◆ **Consegna**
Riprendi il brano sulla meritocrazia nel sistema capitalista e proseguilo a partire dalla sua ultima frase.

◆ **Brano da leggere**
Uno dei mantra più ripetuti dai cantori ufficiali e non dell’ideologia neoliberale dominante è quello che sostiene che il sistema capitalista sarebbe quello che più di altri premierebbe il merito e le capacità individuali. Da qui l’altro mantra ossessivamente ripetuto, da più parti, sul concetto di “meritocrazia”.
Il merito, cioè le capacità individuali, non verrebbero oggi premiate, per lo meno come dovrebbero, proprio perché la società attuale non sarebbe ancora sufficientemente capitalista. Da qui la necessità di una ulteriore “rivoluzione liberale”.
Il tutto si traduce in una richiesta di privatizzazione (e di smantellamento) di tutto ciò che è pubblico: welfare (letto come assistenzialismo), pubblica amministrazione, trasporti, aziende municipalizzate, sanità (abbiamo visto con quali risultati in questa drammatica fase di covid proprio dove il sistema sanitario è stato in larga parte privatizzato…).
Ora, la mia opinione è che non sia affatto vero che il sistema capitalista premi i migliori, cioè i più capaci (i più intelligenti, colti, preparati) ma i più rapaci e i più spregiudicati (definiti i più intraprendenti…). Certo, ogni tanto (il famoso “uno su mille ce la fa”), magari in alcune fasi anche di frequente, alcune persone effettivamente valide, senza beni al sole o famiglie ricche e solide alle spalle, riescono ad ottimizzare le loro qualità. Del resto, guai se così non fosse perché il sistema verrebbe a perdere la sua credibilità che si fonda proprio su quella possibilità teorica e, a volte, concreta. Ma non c’è altrettanto dubbio che per una persona capace di modeste origini che riesce ad affermarsi socialmente ce ne sono tante altre, altrettanto capaci, che non ci riescono, o perché non hanno le condizioni o perché non vengono messe nella condizione di affermarsi. E’ inevitabile che ciò accada, in qualsiasi contesto sociale, economico, storico, politico e culturale? Può darsi, non lo so, non c’è mai limite al meglio. Siccome però si dice che quello attuale sarebbe “il migliore dei contesti possibile” e l’unico in grado di garantire quella possibilità, mi permetto di avanzare il mio “dubbio radicale”.

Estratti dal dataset
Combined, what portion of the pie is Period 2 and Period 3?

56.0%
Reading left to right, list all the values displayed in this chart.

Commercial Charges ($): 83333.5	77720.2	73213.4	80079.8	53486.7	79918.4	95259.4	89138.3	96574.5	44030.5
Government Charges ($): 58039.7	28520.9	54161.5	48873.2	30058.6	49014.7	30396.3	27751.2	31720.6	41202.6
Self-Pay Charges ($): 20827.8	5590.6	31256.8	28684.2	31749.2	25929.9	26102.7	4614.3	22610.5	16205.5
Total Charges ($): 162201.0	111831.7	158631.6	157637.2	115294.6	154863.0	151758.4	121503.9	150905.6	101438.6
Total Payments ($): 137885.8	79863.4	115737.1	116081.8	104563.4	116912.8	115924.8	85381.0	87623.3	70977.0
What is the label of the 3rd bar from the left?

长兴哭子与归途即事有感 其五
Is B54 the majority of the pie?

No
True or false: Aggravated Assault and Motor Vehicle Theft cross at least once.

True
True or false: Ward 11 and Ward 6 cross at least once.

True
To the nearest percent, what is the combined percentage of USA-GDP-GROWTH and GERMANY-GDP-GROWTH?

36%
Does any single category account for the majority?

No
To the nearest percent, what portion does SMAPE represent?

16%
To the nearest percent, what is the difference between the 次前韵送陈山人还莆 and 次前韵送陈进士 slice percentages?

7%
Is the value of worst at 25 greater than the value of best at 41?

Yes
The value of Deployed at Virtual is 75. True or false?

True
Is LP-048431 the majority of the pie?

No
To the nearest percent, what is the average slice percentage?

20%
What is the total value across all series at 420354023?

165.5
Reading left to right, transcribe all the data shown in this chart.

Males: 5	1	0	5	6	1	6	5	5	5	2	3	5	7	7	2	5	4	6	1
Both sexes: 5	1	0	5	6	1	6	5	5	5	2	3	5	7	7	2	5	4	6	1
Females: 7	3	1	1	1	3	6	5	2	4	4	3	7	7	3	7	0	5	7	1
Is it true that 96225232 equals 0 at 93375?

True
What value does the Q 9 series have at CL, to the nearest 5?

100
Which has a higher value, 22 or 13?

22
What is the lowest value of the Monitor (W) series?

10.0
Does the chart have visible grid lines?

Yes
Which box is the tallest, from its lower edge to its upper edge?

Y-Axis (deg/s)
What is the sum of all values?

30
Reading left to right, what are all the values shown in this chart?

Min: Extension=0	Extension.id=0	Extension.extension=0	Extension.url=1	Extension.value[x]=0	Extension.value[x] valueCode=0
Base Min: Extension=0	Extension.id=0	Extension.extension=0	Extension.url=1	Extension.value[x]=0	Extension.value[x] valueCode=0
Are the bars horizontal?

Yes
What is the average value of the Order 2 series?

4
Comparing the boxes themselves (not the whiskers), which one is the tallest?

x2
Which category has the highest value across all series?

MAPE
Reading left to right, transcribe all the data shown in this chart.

◆ **Risultato**
E allora mi chiedo, sardonicamente: perché i cantori del merito e della “meritocrazia (quasi fosse una categoria filosofica…) prima di invocare a gran voce la privatizzazione anche dell’aria, non chiedono l’abolizione del diritto di eredità? Se ci pensiamo, non c’è nulla di più anti meritocratico del diritto di eredità e di intrinsecamente contraddittorio rispetto ai principi cui in linea teorica si ispira l’ideologia capitalista. Eppure è uno dei capisaldi di questa società e nessuno, mai, lo ha messo in discussione.
Infatti, ammettendo anche che chi si è arricchito originariamente lo abbia fatto in virtù delle sue sole capacità e non sfruttando il lavoro altrui o rubando terra e risorse ad altri, per quale ragione i suoi discendenti dovrebbero possedere le stesse capacità?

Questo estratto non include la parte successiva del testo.